+++ TEXT PASSAGE

Many regulators around the world question structured products and why investors buy these products. Anecdotally, people often mention that structured products are created by banks to make more money, but, in practice, there is no proof of this. Where does the money actually come from and what are the factors that make the structured products industry shrink or grow?

One of the structured products markets that has experienced the most growth in recent years is the US market. The US market used to reliably sell roughly $50 billion worth of structured products per year. In 2021, however, it sold more than $105 billion worth of structured products, doubling its size in just four years.

To understand where all this growth came from, we looked at the US monthly volume issued, taking into account registered and unregistered structured notes, as well as market-linked CDs (MLCDs). By comparing sales volume (new products) with maturing volume, we discovered that over the last five years, there has been an inflow of new money in the US structured products market, with two small exceptions.

++++++
+++ LISTED RECORDS

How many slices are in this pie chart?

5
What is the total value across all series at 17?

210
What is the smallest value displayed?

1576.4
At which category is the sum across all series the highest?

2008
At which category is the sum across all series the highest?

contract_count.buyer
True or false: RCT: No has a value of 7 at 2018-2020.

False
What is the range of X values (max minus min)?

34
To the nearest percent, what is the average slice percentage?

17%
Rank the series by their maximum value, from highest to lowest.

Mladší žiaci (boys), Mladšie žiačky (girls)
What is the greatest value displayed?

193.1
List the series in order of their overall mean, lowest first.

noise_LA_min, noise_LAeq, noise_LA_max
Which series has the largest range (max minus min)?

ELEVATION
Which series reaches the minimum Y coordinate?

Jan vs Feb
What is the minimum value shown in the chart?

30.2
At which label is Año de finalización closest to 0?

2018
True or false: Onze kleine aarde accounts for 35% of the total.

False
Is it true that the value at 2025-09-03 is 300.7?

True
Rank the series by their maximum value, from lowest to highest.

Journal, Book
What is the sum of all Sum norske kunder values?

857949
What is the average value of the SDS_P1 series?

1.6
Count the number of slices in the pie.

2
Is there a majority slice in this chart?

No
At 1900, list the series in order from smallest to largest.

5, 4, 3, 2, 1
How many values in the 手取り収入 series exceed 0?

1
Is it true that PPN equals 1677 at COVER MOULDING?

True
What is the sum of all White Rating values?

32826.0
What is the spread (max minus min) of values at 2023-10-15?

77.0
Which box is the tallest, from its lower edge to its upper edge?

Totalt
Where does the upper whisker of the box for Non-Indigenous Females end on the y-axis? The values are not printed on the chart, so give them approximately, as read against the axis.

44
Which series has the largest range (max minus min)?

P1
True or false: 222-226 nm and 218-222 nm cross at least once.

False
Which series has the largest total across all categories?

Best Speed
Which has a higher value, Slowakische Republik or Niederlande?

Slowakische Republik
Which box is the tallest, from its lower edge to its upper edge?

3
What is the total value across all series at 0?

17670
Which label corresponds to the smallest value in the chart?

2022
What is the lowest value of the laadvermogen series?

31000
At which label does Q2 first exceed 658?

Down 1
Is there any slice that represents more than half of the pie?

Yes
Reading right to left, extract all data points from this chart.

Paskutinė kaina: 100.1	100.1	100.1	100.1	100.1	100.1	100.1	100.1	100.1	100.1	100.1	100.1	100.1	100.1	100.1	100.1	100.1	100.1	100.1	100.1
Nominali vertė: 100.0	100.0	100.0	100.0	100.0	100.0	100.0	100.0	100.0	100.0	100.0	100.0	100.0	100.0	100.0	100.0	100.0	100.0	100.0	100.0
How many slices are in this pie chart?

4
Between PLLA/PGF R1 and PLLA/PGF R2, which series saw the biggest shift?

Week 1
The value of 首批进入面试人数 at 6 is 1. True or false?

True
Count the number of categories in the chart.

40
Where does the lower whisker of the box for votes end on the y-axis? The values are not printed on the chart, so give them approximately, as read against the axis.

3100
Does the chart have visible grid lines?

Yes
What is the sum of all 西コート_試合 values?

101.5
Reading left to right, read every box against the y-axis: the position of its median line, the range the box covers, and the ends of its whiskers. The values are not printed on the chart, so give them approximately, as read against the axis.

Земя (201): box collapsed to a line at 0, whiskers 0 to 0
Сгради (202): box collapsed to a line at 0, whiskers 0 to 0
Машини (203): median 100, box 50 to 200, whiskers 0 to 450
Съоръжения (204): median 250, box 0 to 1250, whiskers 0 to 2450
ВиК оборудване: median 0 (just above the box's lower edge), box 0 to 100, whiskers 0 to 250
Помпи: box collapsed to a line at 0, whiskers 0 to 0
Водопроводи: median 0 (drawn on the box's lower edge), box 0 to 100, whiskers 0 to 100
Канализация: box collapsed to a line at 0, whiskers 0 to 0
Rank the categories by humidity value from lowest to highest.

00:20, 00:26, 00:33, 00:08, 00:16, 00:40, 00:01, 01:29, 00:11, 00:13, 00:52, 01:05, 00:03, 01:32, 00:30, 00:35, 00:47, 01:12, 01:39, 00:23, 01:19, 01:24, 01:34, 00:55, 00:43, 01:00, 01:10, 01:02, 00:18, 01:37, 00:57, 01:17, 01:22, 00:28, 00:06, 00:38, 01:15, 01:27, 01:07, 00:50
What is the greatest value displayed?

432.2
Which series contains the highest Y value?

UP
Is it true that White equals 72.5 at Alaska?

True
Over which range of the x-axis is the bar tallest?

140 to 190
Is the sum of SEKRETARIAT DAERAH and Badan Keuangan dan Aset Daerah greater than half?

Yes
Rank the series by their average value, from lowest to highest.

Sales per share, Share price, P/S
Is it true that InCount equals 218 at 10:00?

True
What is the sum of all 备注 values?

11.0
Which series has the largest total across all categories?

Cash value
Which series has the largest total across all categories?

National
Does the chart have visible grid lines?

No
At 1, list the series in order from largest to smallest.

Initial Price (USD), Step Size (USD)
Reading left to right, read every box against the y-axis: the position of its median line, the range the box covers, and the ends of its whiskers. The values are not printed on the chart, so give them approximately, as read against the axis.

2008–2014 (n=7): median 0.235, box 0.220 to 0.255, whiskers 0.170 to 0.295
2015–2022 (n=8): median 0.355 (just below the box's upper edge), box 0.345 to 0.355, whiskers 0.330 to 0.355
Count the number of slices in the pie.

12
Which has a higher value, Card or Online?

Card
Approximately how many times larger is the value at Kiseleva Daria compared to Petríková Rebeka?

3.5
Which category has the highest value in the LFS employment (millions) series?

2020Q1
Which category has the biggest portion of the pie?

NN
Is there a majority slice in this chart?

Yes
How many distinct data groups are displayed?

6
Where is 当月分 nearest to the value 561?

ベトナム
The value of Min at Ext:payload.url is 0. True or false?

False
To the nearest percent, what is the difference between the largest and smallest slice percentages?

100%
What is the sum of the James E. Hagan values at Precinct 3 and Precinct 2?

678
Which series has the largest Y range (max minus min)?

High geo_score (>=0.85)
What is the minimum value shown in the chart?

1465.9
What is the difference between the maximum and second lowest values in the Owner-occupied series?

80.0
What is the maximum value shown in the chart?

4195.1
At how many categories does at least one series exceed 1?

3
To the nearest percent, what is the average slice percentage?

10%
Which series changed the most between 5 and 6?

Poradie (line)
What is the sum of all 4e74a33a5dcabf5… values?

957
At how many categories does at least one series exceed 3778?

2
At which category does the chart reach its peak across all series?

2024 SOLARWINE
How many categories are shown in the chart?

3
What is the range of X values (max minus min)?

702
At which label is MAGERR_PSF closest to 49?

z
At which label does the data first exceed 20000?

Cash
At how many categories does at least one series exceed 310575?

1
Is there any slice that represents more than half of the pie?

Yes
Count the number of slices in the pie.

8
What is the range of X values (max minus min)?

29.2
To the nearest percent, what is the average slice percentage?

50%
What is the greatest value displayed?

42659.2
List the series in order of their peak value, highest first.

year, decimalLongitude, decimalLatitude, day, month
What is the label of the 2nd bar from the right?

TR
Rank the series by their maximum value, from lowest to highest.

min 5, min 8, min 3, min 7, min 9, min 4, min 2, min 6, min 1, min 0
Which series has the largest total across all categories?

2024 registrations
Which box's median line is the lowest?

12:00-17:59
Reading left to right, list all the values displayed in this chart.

++++++

ACTIONS TO TAKE:
[1] From the structured products passage, extract the text starting with "Many regulators around" and going on through "just four years.".
[2] In the structured products passage, why did the authors look at US monthly issued volume, and what comparison produced their finding about new money?

ANSWERS FOR THIS EXERCISE:
[1]
Many regulators around the world question structured products and why investors buy these products. Anecdotally, people often mention that structured products are created by banks to make more money, but, in practice, there is no proof of this. Where does the money actually come from and what are the factors that make the structured products industry shrink or grow?

One of the structured products markets that has experienced the most growth in recent years is the US market. The US market used to reliably sell roughly $50 billion worth of structured products per year. In 2021, however, it sold more than $105 billion worth of structured products, doubling its size in just four years.

[2] They looked at it to understand where the recent growth of the US structured products market came from. By comparing sales volume of new products with maturing volume, they found an inflow of new money over the last five years, with two small exceptions.